COO Sheryl Sandberg told Bloomberg that a few advertisers have paused their ad spending on Facebook as they wait for the uncertainty over data restrictions or regulations to clear. But overall, it appears Facebook hasn't seen a major financial impact from the Cambridge Analytica fallout for the time being.

Facebook Addiction

In case you didn't know already, people spend an absurd amount of time on Facebook every day. The average daily user spends over 40 minutes per day on the platform -- and that's after making changes that reduced the amount of time people spend on Facebook. While it's easy enough to delete an app from a phone, 40 minutes per day is a big void to fill. It's no surprise people are having a hard time quitting.

Third-party surveys back up Zuckerberg's claim that there hasn't been a meaningful drop in usage. Evercore ISI found that Facebook still owned the top four most downloaded apps across the 40 apps it tracks in the iOS and Android app stores. In fact, Facebook expanded its share of social app downloads in March, to 33.2% from 30.1%.

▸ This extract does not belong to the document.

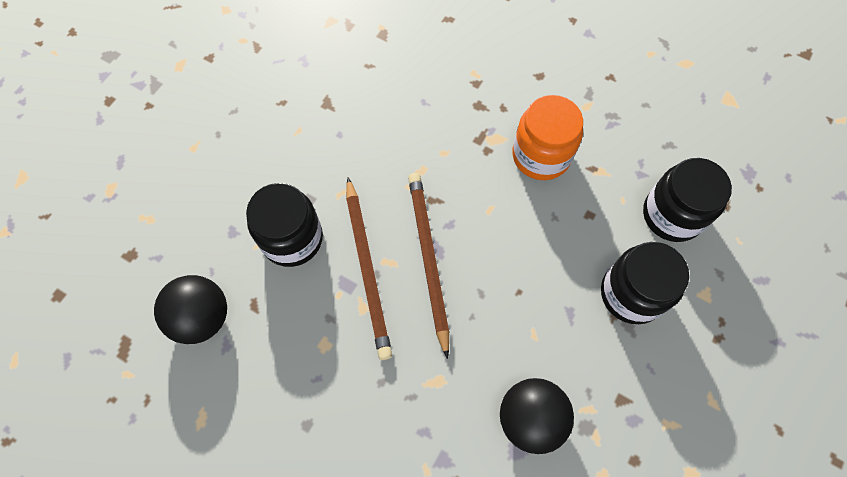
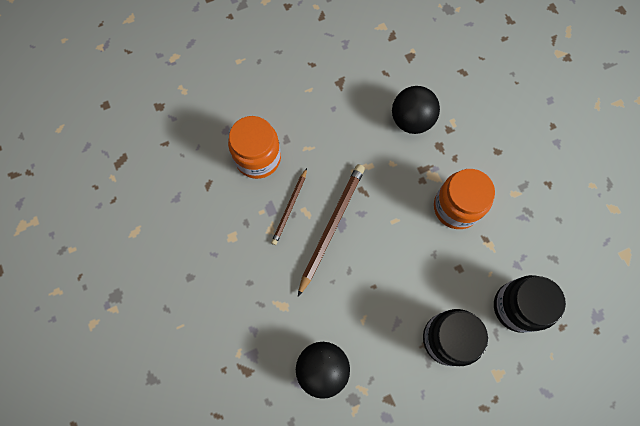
camera: 35 degrees right, 5 degrees up
black ball [154,275,227,344] -> black ball moved to [392,86,440,134]
black jar [246,183,323,267] -> orange jar [228,116,281,179]
brown pencil [346,177,392,360] -> brown pencil [271,168,307,245], size x0.59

Meanwhile, a Raymond James survey found 73% of respondents still used Facebook in March compared to 74% in October. Messenger saw no change in usage, and Instagram usage ticked up 1 percentage point. Only 8% of respondents said they plan to stop using Facebook altogether in response to the Cambridge Analytica reports, but another 44% said they plan to use Facebook less.

The company's recent news feed changes will obfuscate the impact of the Cambridge Analytica concerns on engagement, but it doesn't appear to be very significant so far.

Advertisers Aren't Going Anywhere

Facebook has an unparalleled user base, totaling over 2 billion people. Even if a few users leave or spend a bit less time on Facebook, the company still will have a reach greater than just about any other digital advertising platform. That's tremendously valuable to advertisers.

But Facebook could restrict access to its data for advertisers or how advertisers can use their own data on its platform. That could negatively impact how effective each ad impression is, reducing the return on investment for marketers.

We're already starting to see self-imposed restrictions from Facebook, as it's making it more difficult for marketers to use data from third-party furnishers like credit bureaus or companies that collect information from shopper rewards programs. If the return on investment starts to decline for some advertisers, Facebook won't see its ad prices climb as quickly as they've been doing in the recent past. That's an important part of Facebook's revenue growth going forward as it faces ad-load saturation in the news feed.

Ultimately, Facebook will have to find a balance between addressing users' privacy concerns and the ability for its advertisers to use its data to improve their targeting. That's pretty much always been the case for Facebook -- it's just a bit more top of mind right now.

Facebook investors only have one more hurdle to clear in the near term: Zuckerberg's congressional testimony on April 11. That could result in negative regulations placed on Facebook down the line that could impact the data it's allowed to use to target advertisements.

For now though, the self-imposed restrictions present a greater threat to revenue growth for the company.